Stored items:
=== Section Start ===

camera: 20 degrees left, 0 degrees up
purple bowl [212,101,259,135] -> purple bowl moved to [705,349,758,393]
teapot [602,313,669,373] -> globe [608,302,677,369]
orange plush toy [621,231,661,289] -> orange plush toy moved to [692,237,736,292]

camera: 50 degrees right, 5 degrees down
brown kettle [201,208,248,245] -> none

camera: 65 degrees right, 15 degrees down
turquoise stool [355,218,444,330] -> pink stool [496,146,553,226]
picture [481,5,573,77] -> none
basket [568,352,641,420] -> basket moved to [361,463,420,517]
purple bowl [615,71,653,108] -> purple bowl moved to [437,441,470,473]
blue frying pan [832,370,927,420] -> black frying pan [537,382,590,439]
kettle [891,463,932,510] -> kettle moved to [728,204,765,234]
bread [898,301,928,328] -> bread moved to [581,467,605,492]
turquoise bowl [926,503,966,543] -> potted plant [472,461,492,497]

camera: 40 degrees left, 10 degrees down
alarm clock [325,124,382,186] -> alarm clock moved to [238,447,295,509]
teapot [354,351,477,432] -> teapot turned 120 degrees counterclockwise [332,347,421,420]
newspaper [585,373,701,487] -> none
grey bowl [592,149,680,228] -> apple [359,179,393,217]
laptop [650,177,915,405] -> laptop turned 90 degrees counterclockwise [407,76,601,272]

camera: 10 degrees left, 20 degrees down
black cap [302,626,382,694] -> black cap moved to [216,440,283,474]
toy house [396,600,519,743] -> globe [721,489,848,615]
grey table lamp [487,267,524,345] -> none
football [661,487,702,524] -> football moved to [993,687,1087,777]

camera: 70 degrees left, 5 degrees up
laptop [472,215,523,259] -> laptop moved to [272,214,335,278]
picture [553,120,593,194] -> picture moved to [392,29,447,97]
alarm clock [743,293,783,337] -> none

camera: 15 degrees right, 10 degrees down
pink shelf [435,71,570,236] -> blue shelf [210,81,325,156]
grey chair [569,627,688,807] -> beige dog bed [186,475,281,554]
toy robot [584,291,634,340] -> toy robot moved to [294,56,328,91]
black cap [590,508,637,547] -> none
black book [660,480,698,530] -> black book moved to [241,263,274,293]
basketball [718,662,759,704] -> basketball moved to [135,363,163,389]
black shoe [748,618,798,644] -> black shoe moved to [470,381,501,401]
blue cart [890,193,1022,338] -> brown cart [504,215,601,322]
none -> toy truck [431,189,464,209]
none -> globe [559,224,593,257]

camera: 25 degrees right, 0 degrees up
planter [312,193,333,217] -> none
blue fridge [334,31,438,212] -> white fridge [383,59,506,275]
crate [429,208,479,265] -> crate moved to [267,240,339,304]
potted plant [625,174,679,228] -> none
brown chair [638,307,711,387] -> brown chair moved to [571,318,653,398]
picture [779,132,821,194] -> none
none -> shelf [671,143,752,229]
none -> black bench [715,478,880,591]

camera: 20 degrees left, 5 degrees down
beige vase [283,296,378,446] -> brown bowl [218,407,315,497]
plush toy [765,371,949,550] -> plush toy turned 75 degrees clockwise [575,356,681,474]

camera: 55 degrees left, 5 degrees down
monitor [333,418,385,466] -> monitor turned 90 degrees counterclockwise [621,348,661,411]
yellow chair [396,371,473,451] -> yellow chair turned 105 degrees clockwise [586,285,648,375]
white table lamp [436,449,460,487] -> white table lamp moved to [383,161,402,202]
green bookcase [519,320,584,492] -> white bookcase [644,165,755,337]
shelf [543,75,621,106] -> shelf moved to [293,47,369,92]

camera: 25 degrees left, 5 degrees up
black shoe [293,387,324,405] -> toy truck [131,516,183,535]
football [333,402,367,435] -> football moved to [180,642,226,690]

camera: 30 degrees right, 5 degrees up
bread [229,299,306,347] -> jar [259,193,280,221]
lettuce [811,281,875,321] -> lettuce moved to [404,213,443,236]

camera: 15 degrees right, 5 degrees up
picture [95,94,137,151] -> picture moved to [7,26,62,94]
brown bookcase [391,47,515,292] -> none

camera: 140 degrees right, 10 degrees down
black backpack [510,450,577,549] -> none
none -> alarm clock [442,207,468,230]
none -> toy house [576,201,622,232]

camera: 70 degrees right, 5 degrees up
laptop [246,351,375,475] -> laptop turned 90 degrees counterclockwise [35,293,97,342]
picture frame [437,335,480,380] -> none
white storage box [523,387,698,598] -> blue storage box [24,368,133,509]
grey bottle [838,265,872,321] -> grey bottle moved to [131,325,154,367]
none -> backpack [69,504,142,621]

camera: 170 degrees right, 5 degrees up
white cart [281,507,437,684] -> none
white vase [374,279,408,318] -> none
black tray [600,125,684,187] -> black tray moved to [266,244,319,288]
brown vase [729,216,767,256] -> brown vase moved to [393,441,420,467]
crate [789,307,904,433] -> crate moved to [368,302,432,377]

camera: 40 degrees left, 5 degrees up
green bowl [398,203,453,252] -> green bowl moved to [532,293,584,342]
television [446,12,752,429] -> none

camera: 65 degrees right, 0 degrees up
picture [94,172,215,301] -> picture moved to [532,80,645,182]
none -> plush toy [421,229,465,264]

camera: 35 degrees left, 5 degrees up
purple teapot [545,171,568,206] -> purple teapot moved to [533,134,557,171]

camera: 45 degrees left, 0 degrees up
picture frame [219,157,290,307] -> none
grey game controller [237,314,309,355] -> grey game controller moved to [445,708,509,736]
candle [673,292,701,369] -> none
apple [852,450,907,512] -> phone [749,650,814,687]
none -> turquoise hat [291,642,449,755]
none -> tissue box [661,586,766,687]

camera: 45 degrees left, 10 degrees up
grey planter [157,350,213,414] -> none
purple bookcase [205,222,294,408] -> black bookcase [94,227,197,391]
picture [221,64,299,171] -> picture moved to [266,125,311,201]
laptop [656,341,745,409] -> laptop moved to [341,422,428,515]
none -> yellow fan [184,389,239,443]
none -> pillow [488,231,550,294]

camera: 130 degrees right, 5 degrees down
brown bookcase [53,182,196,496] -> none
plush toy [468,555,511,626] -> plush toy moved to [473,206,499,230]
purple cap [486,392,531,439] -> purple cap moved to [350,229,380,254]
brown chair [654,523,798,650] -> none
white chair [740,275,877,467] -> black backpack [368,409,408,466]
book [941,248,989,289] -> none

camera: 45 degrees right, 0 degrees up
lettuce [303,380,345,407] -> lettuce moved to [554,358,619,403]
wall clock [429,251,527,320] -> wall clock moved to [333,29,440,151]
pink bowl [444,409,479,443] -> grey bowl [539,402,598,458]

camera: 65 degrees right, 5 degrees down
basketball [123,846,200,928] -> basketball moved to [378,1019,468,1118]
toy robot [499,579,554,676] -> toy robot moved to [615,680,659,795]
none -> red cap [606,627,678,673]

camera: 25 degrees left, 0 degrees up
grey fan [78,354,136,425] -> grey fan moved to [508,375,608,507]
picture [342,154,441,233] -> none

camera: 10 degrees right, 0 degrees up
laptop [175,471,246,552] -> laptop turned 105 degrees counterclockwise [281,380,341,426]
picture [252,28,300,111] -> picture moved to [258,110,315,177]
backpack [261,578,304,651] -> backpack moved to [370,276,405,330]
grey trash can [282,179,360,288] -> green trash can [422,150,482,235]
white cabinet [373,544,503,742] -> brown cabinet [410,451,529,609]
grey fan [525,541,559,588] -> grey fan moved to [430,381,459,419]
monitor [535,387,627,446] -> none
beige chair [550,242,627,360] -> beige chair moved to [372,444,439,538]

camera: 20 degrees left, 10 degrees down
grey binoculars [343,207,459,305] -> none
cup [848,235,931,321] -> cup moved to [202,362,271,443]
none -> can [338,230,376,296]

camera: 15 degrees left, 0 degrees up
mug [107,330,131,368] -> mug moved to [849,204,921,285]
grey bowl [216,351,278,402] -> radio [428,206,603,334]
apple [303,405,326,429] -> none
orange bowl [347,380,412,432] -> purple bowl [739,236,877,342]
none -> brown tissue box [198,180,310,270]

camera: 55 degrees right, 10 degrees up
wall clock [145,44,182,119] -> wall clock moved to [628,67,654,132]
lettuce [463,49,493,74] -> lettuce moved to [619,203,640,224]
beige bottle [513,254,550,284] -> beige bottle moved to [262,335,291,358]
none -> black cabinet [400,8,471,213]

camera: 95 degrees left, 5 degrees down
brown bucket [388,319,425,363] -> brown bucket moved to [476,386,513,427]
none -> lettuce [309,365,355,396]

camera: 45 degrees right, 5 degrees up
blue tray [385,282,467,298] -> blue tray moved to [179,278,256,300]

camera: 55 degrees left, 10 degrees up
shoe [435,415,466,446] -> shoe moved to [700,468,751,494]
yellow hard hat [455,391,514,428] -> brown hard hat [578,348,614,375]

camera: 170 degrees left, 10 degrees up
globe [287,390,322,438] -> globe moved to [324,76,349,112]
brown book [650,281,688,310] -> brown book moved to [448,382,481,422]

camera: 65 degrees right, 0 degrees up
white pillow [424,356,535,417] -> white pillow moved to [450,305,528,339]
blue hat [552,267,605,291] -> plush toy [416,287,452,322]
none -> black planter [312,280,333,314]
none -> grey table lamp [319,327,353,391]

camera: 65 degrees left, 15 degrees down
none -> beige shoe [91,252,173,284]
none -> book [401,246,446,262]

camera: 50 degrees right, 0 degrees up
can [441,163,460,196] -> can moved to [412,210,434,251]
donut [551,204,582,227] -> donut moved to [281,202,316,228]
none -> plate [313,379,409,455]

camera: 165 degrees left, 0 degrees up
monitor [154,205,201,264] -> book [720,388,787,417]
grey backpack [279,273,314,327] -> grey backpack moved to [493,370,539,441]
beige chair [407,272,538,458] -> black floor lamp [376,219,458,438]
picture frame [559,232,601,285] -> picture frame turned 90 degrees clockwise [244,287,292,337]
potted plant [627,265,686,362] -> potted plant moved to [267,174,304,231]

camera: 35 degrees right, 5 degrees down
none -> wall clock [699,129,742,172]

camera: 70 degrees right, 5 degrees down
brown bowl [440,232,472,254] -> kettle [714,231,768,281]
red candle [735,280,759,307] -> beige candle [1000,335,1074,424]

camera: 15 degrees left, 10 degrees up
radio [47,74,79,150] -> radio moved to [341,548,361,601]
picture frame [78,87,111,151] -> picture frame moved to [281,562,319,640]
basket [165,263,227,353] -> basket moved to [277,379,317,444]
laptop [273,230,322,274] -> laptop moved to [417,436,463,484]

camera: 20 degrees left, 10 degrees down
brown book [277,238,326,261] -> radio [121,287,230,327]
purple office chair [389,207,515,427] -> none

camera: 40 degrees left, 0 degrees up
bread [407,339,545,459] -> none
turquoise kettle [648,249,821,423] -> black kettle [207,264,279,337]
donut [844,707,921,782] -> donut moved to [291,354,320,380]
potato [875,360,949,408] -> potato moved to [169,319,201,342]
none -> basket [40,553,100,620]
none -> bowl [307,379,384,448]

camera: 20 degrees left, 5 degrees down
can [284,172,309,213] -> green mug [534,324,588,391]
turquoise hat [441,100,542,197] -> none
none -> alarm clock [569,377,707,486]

=== Section End ===

▸ Directions for this task: Take the lines above from the one containing "grey table lamp [487,267,524,345] -> none" to the one containing "beige vase [283,296,378,446]" and retype them exactly, both ends included, with nothing added.

▸ Result below:
grey table lamp [487,267,524,345] -> none
football [661,487,702,524] -> football moved to [993,687,1087,777]

camera: 70 degrees left, 5 degrees up
laptop [472,215,523,259] -> laptop moved to [272,214,335,278]
picture [553,120,593,194] -> picture moved to [392,29,447,97]
alarm clock [743,293,783,337] -> none

camera: 15 degrees right, 10 degrees down
pink shelf [435,71,570,236] -> blue shelf [210,81,325,156]
grey chair [569,627,688,807] -> beige dog bed [186,475,281,554]
toy robot [584,291,634,340] -> toy robot moved to [294,56,328,91]
black cap [590,508,637,547] -> none
black book [660,480,698,530] -> black book moved to [241,263,274,293]
basketball [718,662,759,704] -> basketball moved to [135,363,163,389]
black shoe [748,618,798,644] -> black shoe moved to [470,381,501,401]
blue cart [890,193,1022,338] -> brown cart [504,215,601,322]
none -> toy truck [431,189,464,209]
none -> globe [559,224,593,257]

camera: 25 degrees right, 0 degrees up
planter [312,193,333,217] -> none
blue fridge [334,31,438,212] -> white fridge [383,59,506,275]
crate [429,208,479,265] -> crate moved to [267,240,339,304]
potted plant [625,174,679,228] -> none
brown chair [638,307,711,387] -> brown chair moved to [571,318,653,398]
picture [779,132,821,194] -> none
none -> shelf [671,143,752,229]
none -> black bench [715,478,880,591]

camera: 20 degrees left, 5 degrees down
beige vase [283,296,378,446] -> brown bowl [218,407,315,497]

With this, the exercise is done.